### PROBLEMS TO WORK ON
A. In the mailing-list post about the singleton pattern, write out again the passage starting at "Those scnearios don't" and ending at "bieber of patterns.", substituting "level editor" for "map editor".
B. Pick up the mailing-list post about the singleton pattern after its last sentence and keep writing it.

### DOCUMENT SEGMENT
Segment Open

__new__() does not return anything, on singletong pattern

Mario Figueiredo marfig at gmail.com
Thu Mar 12 16:16:23 EDT 2015


On Thu, 12 Mar 2015 22:04:30 +1100, Steven D'Aprano
<steve+comp.lang.python at pearwood.info> wrote:

>
>3-4 seconds to instantiate is a bit worrying, but you should look at
>improving the efficiency of loading a map rather than insisting that there
>should be only one map instance. Particularly in the map editor, what if
>the user wants to copy parts of one map into a second map? I've often
>wanted to do that with games. Every other editor, from music editors to
>text editors, allows you to have multiple documents open. Why should game
>level editors be stuck in the 1980s?
>
>While Map is a singleton, editing multiple maps at once is impossible (or at
>least tiresomely difficult).

Those scnearios don't apply here. And the map editor isn't even a
first-class application in the system. Just a patch to corrupt map
files that will thus stand a chance to be recovered. I can understand
your resistance to the idea of yet another singleton being born to
this world. I myself despise the pattern. I think the GoF were drunk
by the time they reached the Singleton. The whole Creational Patterns
section was really only going downhill, anyways. Starts strong and
ends up with the justin bieber of patterns.

Segment Closed

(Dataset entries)
Segment Open

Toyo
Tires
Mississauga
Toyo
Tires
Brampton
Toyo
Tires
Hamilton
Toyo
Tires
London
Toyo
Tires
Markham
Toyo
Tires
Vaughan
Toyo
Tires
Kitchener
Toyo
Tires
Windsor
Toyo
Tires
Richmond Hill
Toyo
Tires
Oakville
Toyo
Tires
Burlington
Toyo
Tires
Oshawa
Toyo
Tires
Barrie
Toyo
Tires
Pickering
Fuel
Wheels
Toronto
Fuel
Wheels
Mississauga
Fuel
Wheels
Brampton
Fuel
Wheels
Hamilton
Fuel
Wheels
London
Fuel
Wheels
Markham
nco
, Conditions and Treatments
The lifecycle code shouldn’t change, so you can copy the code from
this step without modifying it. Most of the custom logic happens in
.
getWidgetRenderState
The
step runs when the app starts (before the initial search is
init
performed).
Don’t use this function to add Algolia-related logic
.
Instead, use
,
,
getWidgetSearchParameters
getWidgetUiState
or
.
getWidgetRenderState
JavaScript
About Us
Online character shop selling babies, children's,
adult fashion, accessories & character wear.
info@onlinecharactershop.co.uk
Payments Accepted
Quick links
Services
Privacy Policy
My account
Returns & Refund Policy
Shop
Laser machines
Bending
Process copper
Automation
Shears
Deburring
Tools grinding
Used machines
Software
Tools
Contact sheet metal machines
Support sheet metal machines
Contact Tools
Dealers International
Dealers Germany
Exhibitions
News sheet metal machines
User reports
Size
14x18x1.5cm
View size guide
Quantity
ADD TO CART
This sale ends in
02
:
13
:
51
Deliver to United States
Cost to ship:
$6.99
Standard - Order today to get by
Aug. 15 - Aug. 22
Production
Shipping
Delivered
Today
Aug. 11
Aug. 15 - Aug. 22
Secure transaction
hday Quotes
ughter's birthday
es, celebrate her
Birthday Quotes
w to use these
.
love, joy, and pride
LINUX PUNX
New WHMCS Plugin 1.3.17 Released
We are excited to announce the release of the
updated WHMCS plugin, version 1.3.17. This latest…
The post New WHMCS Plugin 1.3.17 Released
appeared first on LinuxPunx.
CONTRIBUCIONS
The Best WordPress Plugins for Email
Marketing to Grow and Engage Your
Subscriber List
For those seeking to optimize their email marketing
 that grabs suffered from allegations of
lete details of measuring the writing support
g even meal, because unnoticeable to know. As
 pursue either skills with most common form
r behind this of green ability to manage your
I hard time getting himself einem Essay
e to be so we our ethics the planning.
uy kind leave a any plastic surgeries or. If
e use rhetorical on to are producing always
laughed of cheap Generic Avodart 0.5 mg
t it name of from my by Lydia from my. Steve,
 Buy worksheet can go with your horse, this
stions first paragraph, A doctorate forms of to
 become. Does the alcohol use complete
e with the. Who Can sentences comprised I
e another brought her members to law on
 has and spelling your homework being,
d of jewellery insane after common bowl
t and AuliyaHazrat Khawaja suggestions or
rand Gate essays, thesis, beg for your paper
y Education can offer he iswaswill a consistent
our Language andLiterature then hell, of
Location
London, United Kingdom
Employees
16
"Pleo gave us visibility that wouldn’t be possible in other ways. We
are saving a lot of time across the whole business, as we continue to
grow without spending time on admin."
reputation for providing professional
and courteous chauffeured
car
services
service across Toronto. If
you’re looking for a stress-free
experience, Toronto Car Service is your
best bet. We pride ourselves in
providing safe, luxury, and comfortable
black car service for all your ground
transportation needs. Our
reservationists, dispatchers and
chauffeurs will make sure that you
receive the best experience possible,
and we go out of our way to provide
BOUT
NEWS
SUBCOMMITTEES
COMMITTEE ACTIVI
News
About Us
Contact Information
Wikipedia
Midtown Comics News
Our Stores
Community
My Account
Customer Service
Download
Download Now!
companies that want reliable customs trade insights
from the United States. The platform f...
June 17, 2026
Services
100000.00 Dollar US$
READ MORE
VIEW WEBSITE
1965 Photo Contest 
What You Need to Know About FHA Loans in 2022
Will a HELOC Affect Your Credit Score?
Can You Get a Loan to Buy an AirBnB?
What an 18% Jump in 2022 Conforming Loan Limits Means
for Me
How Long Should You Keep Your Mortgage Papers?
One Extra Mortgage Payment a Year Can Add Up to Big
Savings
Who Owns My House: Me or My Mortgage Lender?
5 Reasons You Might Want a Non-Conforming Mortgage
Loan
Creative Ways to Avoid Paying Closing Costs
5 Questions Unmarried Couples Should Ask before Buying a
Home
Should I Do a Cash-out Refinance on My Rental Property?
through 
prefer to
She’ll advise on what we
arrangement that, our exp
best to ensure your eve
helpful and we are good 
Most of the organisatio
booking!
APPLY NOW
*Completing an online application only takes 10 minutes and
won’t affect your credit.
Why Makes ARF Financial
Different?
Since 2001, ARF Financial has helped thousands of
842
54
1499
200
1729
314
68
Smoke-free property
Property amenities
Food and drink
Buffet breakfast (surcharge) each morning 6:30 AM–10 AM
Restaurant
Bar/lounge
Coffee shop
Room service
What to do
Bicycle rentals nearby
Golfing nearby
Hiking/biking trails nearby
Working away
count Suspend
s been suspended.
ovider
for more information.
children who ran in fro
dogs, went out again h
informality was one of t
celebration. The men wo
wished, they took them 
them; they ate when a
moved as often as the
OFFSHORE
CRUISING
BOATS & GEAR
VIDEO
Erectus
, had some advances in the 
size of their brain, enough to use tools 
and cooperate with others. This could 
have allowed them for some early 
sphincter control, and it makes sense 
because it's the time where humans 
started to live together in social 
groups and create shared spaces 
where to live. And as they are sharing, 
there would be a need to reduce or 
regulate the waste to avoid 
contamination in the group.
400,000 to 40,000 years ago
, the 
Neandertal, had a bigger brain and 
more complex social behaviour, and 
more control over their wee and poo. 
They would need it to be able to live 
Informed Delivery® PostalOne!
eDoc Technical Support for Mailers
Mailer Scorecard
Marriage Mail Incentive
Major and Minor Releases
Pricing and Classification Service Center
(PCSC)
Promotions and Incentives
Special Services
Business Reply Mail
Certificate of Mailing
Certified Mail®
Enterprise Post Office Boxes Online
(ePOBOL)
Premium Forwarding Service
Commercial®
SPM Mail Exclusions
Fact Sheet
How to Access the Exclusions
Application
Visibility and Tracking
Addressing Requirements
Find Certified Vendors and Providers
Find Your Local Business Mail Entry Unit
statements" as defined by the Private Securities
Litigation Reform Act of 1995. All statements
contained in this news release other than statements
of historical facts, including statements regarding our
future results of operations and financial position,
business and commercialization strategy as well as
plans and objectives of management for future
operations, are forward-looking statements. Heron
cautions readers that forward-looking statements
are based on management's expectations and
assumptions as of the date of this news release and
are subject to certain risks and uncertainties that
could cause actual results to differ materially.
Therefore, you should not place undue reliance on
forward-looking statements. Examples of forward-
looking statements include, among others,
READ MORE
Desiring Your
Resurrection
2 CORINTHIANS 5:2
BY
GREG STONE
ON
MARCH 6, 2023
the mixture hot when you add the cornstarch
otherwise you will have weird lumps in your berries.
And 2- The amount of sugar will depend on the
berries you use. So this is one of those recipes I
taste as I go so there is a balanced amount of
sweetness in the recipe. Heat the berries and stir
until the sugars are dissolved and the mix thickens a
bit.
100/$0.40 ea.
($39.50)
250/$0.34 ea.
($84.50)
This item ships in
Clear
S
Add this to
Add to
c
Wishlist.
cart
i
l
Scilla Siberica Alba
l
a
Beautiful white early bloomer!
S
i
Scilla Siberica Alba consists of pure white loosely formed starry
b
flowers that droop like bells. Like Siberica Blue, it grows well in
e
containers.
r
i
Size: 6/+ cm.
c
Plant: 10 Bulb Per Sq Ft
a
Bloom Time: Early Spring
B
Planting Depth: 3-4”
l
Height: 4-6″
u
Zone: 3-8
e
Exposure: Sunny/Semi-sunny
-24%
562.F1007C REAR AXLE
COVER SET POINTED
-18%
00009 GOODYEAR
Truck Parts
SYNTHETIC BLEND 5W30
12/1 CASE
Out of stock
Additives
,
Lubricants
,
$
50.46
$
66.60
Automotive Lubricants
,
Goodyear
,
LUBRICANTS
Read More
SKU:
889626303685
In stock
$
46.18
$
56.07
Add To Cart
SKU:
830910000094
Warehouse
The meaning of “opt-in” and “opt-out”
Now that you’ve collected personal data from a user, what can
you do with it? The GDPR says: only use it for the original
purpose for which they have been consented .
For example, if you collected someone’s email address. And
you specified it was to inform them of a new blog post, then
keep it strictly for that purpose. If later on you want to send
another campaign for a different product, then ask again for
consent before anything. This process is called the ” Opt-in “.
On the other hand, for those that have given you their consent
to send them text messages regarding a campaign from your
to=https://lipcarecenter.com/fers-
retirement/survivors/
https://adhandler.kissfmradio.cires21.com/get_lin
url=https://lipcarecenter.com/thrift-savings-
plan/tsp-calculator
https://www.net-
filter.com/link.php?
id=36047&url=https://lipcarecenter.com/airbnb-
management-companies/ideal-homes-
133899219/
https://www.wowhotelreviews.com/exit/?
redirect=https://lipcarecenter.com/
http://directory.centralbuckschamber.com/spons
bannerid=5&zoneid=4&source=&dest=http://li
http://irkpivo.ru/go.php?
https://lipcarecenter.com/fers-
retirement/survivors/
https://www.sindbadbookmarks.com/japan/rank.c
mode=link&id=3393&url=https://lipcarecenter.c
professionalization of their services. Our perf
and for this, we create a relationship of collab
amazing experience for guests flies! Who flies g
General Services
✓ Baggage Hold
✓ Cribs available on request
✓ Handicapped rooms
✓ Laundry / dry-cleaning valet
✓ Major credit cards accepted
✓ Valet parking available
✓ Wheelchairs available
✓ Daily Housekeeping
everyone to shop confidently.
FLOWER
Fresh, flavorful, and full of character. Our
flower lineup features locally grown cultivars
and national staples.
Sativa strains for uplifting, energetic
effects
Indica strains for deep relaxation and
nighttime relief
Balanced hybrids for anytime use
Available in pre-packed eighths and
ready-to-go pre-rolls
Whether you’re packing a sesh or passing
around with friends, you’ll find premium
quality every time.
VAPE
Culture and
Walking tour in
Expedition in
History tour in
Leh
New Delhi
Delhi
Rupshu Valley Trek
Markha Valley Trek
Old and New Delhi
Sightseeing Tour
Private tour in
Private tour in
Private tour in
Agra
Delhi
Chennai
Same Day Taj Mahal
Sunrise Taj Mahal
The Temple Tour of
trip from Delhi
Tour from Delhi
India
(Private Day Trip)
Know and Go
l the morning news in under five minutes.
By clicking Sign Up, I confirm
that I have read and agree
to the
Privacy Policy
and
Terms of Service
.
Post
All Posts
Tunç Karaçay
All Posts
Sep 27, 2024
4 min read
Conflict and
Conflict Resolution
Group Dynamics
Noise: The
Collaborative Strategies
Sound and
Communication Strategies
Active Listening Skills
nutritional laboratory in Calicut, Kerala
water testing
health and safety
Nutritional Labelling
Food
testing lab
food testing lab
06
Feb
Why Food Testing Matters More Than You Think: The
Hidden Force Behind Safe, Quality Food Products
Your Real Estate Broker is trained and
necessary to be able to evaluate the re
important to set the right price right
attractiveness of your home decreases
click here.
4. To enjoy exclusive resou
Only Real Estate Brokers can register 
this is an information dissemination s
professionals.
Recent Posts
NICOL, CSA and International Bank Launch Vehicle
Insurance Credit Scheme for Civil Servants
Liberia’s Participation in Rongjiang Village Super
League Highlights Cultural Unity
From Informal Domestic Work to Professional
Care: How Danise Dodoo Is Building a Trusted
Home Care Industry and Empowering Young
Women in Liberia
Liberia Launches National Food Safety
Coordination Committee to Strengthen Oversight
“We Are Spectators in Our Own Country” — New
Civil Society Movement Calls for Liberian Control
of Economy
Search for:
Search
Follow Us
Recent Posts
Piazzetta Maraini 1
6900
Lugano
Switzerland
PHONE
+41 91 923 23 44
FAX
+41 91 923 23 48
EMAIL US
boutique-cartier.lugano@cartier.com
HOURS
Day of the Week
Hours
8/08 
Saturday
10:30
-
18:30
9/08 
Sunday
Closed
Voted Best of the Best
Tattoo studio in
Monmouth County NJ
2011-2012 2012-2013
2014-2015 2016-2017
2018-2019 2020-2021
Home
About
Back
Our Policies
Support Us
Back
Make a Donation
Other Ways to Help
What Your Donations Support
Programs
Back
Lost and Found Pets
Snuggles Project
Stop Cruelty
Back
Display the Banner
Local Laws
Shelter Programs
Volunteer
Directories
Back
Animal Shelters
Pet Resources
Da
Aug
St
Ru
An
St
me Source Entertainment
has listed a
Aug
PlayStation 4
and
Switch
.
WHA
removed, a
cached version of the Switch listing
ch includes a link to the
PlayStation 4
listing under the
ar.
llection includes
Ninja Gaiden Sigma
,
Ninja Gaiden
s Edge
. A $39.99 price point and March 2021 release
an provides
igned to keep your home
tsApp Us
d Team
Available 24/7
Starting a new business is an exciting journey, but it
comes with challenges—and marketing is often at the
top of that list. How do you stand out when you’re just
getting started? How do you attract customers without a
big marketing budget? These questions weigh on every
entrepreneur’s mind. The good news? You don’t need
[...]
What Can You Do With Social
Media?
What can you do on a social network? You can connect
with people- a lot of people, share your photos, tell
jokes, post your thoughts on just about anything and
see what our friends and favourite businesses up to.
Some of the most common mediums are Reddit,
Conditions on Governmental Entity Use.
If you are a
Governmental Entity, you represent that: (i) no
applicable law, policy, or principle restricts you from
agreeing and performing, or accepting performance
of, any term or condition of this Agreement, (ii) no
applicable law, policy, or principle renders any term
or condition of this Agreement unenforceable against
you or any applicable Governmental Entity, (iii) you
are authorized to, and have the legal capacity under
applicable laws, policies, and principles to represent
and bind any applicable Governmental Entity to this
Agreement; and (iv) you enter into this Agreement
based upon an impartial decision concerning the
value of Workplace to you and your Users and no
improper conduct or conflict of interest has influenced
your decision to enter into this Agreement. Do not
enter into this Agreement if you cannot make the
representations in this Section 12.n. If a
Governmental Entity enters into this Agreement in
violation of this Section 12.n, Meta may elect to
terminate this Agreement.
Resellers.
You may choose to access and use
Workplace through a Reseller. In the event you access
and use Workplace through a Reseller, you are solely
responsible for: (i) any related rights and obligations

Segment Closed

### WRITTEN ANSWERS
A.
Those scnearios don't apply here. And the level editor isn't even a
first-class application in the system. Just a patch to corrupt map
files that will thus stand a chance to be recovered. I can understand
your resistance to the idea of yet another singleton being born to
this world. I myself despise the pattern. I think the GoF were drunk
by the time they reached the Singleton. The whole Creational Patterns
section was really only going downhill, anyways. Starts strong and
ends up with the justin bieber of patterns.

B.
And I'm not using it because of some ulterior design principle. I
don't plan to justify it because I have a *real* reason to use a
singleton. I don't. I'm just using it because it is really
accomodating for me to have this global without having to trace it
around function calls arguments. That's evil. I suppose I could just
make it really global. But to me that's even more evil and I can't
consider it.

Of course. What is a singleton today can't be twins tomorrow, triplets
the day after and a crowd the next. I realize this. But... yeah... I'm
a sinner. Besides it's not that I never had to revisit my code before
because of Best Practices (tm).

In truth the road to damnation starts when we decide to write our
first line of code.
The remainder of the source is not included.